Je ne m'en souviens pas. Je ne peux pas en parler.

Ces deux phrases résument le témoignage de Jeff Sessions devant la commission du Renseignement du Sénat hier.

Le ministre de la Justice a peut-être croisé l'ambassadeur de Russie aux États-Unis en marge d'une réception tenue dans un hôtel de Washington en avril dernier. Mais «si une quelconque brève interaction avec [lui] s'est produite, je ne m'en souviens pas», a-t-il dit.

Voilà comment on s'y prend pour éviter de se parjurer ou d'admettre qu'on a omis de dévoiler un troisième contact avec Sergueï Kisliak lors d'une audition sous serment devant le Congrès en janvier dernier.

On ne se souvient pas (voir la vidéo édifiante qui coiffe ce billet).

Et comment s'y prend-on pour protéger le président contre une accusation d'entrave à la justice? On invoque un «principe» ou une «politique» qui ne se trouve ni dans les règles du ministère de la Justice, ni dans la Constitution ni dans aucun texte de loi, histoire de ne pas avoir à rapporter ses conversations avec ledit président.

La question n'est pas accessoire. Si Donald Trump a avoué à des visiteurs russes dans le Bureau ovale que le renvoi de l'ancien directeur du FBI était lié à l'enquête russe, pensez-vous qu'il s'est retenu de le faire devant Sessions?

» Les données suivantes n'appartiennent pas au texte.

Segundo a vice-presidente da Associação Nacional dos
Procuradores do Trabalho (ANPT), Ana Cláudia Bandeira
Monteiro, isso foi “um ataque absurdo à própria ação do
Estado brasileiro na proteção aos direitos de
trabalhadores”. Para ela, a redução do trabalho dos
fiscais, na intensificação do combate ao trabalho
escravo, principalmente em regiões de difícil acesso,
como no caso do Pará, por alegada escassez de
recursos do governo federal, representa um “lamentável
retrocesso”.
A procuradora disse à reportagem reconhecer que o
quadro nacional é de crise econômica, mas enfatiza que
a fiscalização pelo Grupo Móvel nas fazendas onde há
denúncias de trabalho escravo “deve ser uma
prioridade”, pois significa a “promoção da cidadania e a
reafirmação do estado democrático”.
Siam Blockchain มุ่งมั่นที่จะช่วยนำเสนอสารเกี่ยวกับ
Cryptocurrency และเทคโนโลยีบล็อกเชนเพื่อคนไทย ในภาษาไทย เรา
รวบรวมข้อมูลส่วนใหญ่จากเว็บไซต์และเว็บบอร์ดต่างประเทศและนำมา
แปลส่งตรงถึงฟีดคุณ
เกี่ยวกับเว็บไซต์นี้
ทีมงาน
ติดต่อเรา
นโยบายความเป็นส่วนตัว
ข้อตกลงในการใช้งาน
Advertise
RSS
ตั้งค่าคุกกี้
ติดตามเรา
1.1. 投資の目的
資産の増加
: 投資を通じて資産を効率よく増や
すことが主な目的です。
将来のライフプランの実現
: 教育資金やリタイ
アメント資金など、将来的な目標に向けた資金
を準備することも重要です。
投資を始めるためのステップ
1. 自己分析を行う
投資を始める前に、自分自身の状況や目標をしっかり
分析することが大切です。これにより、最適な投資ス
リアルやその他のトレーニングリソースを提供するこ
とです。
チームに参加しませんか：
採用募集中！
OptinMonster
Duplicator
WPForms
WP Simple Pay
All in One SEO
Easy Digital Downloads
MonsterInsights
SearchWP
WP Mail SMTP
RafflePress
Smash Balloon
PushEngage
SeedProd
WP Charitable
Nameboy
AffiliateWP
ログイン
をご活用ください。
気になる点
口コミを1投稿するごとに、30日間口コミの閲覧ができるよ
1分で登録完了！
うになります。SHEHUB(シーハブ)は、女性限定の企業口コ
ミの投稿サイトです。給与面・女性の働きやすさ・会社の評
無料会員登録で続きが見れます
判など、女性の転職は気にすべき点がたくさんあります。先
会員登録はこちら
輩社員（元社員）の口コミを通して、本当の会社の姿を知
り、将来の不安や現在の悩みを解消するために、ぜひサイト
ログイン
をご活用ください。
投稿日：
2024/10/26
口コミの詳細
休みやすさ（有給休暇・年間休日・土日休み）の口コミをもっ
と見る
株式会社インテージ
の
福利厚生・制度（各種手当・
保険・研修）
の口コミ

Jeff Sessions s'est diminué hier en invoquant à répétition des problèmes de mémoire et en refusant de dire la vérité sur ses conversations avec le président. Les deux manoeuvres sont celles d'un homme qui a des choses à cacher. Elles ne font que reporter le moment où la vérité sera dévoilée.

Il faut comprendre que le procureur spécial Robert Mueller posera à Jeff Sessions plusieurs des questions auxquelles il a refusé de répondre hier. La différence, c'est que Mueller a le pouvoir de rassembler un grand jury pour forcer le ministre de la Justice et les autres à parler.